The LLM shouldn’t. robots.txt is intended to control *recursive* fetches. It is ...

manquer · 2025-03-21T02:25:40 1742523940

While robots.txt is not there to directly prevent automated requests, it does prevent crawling which is needed for search indices.

Without recursive crawling, it will not possible for a engine to know what are valid urls[1]. They will otherwise either have to brute-force say HEAD calls for all/common string combinations and see if they return 404s or more realistically have to crawl the site to "discover" pages.

The issue of summarizing specific a URL on demand is a different problem[2] and not related to issue at hand of search tools doing crawling at scale and depriving all traffic

Robots.txt does absolutely apply to LLMs engines and search engines equally. All types of engines create indices of some nature (RAG, Inverted Index whatever) by crawling, sometimes LLM enginers have been very aggressive without respecting robots.txt limits, as many webmasters have reported over the last couple of years.

---

[1] Unless published in sitemap.xml of course.

[2] You need to have the unique URL to ask the llm to summarize in the first place, which means you likely visited the page already, while someone sharing a link with you and a tool automatically summarizing the page deprives the webmaster of impressions and thus ad revenue or sales.

This is common usage pattern in messaging apps from Slack to iMessages and been so for a decade or more, also in news aggregators to social media sites, and webmasters have managed to live with this one way or another already.

JimDabell · 2025-03-21T10:00:19 1742551219

> Robots.txt does absolutely apply to LLMs engines and search engines equally.

It does not. It applies to whatever crawler built the search index the LLM accesses, and it would apply to an AI agent using an LLM to work recursively, but it does not apply to the LLM itself or the feature being discussed here.

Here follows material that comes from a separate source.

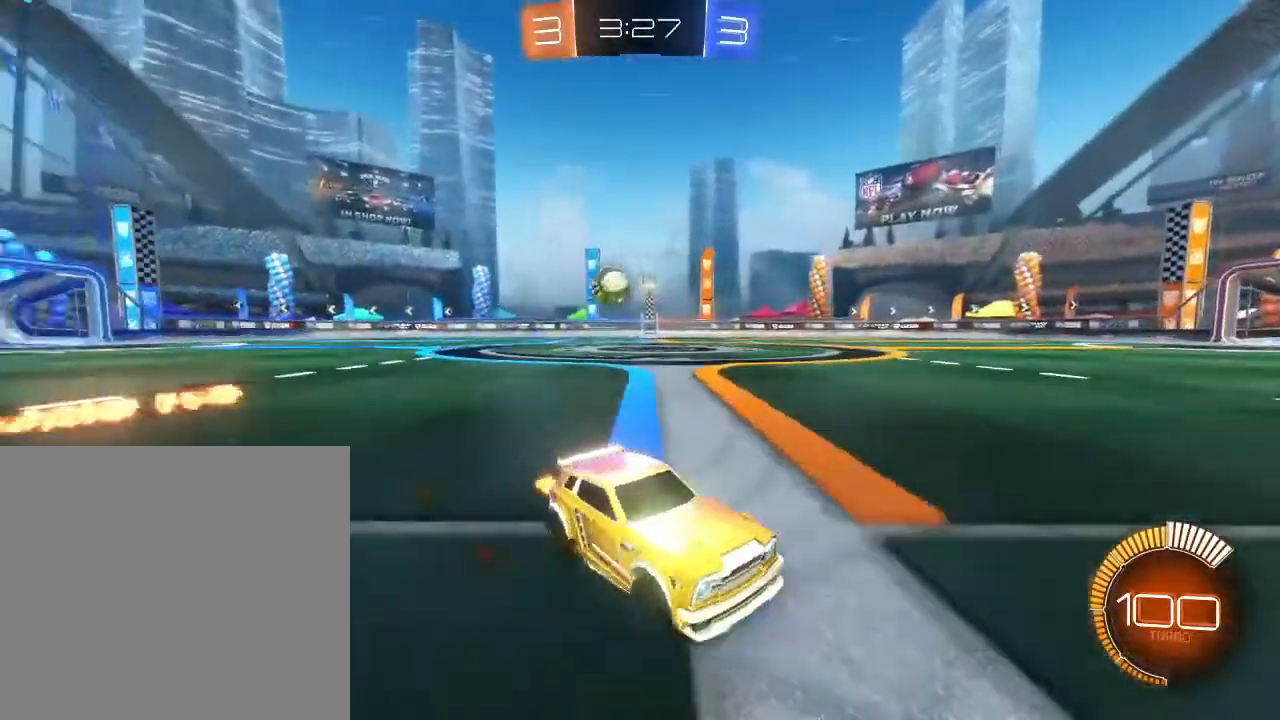
{"buttons": ["B", "R2"], "left_stick": "left", "right_stick": "center", "events": [[200, "B", "down"]]}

The rest of your comment seems to just be repeating what I already said:

> Whatever search index they are using, the crawler for that search index needs to respect robots.txt because it’s acting recursively. But when the user asks the LLM to look at web results, it’s just getting a single set of URLs from that index and fetching them – assuming it’s even doing that and not using a cached version. It’s not acting recursively, so robots.txt does not apply.

There is a difference between an LLM, an index that it consults, and the crawler that builds that index, and I was drawing that distinction. You can’t just lump an LLM into the same category, because it’s doing a different thing.

usrbinbash · 2025-03-24T14:43:31 1742827411

> It does not.

Yes it does. I am the one controlling robots.txt on my server. I can put whatever user agent I want into my robots.txt, and I can block as much of my page as I want to it.

People can argue semantics as much as they want...in the end, site admins decide what's in robots.txt and what isn't.

And if people believe they can just ignore them, they are right, they can. But they are gonna find it rather difficult to ignore when fail2ban starts dropping their packets with no reply ;-)

theshackleford · 2025-03-21T08:33:33 1742546013

> it does prevent crawling

No it doesn’t. It politely requests to crawlers that they do not, and if said crawlers choose to honour it than those specific crawlers will not crawl. That’s it. It can and is ignored without penalty or enforcement.

It’s like suggesting that putting a sign in your front yard saying “please don’t rob my house” prevents burglaries.

> Robots.txt does absolutely apply to LLMs engines and search engines equally

No it doesn’t because again, it’s a request system. It applies only to whatever chooses to pay attention to it, and further, decides to abide by any request within it which there is no requirement to do.

From google themselves:

“The instructions in robots.txt files CANNOT ENFORCE crawler behavior to your site; it's up to the crawler to obey them.”

And as already pointed out, there is no requirement a crawler follow them, let alone anything else.

If you want to control access, and you’re using robots.txt, you’ve no idea what you’re doing and probably shouldn’t be in charge of doing it.